◆ **Activity**:
All of the data is to be copied without a single change.

*** Opening of Entries shown ***

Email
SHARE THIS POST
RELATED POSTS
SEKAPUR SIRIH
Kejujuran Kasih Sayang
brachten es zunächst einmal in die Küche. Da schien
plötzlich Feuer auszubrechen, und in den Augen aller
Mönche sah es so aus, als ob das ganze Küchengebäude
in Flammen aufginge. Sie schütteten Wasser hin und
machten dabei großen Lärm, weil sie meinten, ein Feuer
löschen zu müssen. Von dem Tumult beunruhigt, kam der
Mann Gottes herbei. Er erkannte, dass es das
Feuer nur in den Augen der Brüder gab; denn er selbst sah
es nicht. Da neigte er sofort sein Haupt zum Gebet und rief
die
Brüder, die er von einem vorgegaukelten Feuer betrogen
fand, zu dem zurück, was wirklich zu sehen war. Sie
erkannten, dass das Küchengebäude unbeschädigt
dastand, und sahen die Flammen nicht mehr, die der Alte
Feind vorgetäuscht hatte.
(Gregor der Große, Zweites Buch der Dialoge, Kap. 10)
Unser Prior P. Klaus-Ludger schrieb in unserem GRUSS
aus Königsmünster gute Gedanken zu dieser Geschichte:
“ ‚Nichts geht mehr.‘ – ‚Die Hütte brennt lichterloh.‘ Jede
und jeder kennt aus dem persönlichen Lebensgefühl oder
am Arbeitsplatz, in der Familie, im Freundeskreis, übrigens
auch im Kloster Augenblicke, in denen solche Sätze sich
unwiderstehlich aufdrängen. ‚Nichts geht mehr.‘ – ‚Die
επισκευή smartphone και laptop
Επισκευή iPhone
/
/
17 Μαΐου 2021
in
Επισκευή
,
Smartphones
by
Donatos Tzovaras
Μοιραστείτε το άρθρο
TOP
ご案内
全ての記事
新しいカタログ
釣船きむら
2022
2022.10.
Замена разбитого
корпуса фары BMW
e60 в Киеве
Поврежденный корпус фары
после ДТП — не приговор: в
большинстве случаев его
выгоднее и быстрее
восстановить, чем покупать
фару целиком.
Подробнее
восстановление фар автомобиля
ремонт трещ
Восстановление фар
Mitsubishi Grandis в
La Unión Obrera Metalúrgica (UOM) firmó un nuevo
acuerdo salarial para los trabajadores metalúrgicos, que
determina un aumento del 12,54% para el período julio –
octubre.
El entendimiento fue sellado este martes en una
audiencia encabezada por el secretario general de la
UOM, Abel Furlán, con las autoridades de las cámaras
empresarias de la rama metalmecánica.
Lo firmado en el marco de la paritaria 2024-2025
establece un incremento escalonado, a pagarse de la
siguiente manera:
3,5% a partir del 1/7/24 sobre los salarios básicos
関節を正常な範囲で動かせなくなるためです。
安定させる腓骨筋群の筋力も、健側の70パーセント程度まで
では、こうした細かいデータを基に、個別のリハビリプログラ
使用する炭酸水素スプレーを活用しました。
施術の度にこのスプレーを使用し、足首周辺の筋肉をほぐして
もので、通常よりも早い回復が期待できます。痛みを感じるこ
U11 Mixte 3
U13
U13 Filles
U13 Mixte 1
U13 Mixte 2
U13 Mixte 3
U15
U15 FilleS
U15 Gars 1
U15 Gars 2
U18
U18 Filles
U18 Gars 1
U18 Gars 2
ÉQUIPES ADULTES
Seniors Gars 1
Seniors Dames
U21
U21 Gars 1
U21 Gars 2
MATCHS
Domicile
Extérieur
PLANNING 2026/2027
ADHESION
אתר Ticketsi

*** Close of Entries shown ***

◆ **Answer space**:
Email
SHARE THIS POST
RELATED POSTS
SEKAPUR SIRIH
Kejujuran Kasih Sayang
brachten es zunächst einmal in die Küche. Da schien
plötzlich Feuer auszubrechen, und in den Augen aller
Mönche sah es so aus, als ob das ganze Küchengebäude
in Flammen aufginge. Sie schütteten Wasser hin und
machten dabei großen Lärm, weil sie meinten, ein Feuer
löschen zu müssen. Von dem Tumult beunruhigt, kam der
Mann Gottes herbei. Er erkannte, dass es das
Feuer nur in den Augen der Brüder gab; denn er selbst sah
es nicht. Da neigte er sofort sein Haupt zum Gebet und rief
die
Brüder, die er von einem vorgegaukelten Feuer betrogen
fand, zu dem zurück, was wirklich zu sehen war. Sie
erkannten, dass das Küchengebäude unbeschädigt
dastand, und sahen die Flammen nicht mehr, die der Alte
Feind vorgetäuscht hatte.
(Gregor der Große, Zweites Buch der Dialoge, Kap. 10)
Unser Prior P. Klaus-Ludger schrieb in unserem GRUSS
aus Königsmünster gute Gedanken zu dieser Geschichte:
“ ‚Nichts geht mehr.‘ – ‚Die Hütte brennt lichterloh.‘ Jede
und jeder kennt aus dem persönlichen Lebensgefühl oder
am Arbeitsplatz, in der Familie, im Freundeskreis, übrigens
auch im Kloster Augenblicke, in denen solche Sätze sich
unwiderstehlich aufdrängen. ‚Nichts geht mehr.‘ – ‚Die
επισκευή smartphone και laptop
Επισκευή iPhone
/
/
17 Μαΐου 2021
in
Επισκευή
,
Smartphones
by
Donatos Tzovaras
Μοιραστείτε το άρθρο
TOP
ご案内
全ての記事
新しいカタログ
釣船きむら
2022
2022.10.
Замена разбитого
корпуса фары BMW
e60 в Киеве
Поврежденный корпус фары
после ДТП — не приговор: в
большинстве случаев его
выгоднее и быстрее
восстановить, чем покупать
фару целиком.
Подробнее
восстановление фар автомобиля
ремонт трещ
Восстановление фар
Mitsubishi Grandis в
La Unión Obrera Metalúrgica (UOM) firmó un nuevo
acuerdo salarial para los trabajadores metalúrgicos, que
determina un aumento del 12,54% para el período julio –
octubre.
El entendimiento fue sellado este martes en una
audiencia encabezada por el secretario general de la
UOM, Abel Furlán, con las autoridades de las cámaras
empresarias de la rama metalmecánica.
Lo firmado en el marco de la paritaria 2024-2025
establece un incremento escalonado, a pagarse de la
siguiente manera:
3,5% a partir del 1/7/24 sobre los salarios básicos
関節を正常な範囲で動かせなくなるためです。
安定させる腓骨筋群の筋力も、健側の70パーセント程度まで
では、こうした細かいデータを基に、個別のリハビリプログラ
使用する炭酸水素スプレーを活用しました。
施術の度にこのスプレーを使用し、足首周辺の筋肉をほぐして
もので、通常よりも早い回復が期待できます。痛みを感じるこ
U11 Mixte 3
U13
U13 Filles
U13 Mixte 1
U13 Mixte 2
U13 Mixte 3
U15
U15 FilleS
U15 Gars 1
U15 Gars 2
U18
U18 Filles
U18 Gars 1
U18 Gars 2
ÉQUIPES ADULTES
Seniors Gars 1
Seniors Dames
U21
U21 Gars 1
U21 Gars 2
MATCHS
Domicile
Extérieur
PLANNING 2026/2027
ADHESION
אתר Ticketsi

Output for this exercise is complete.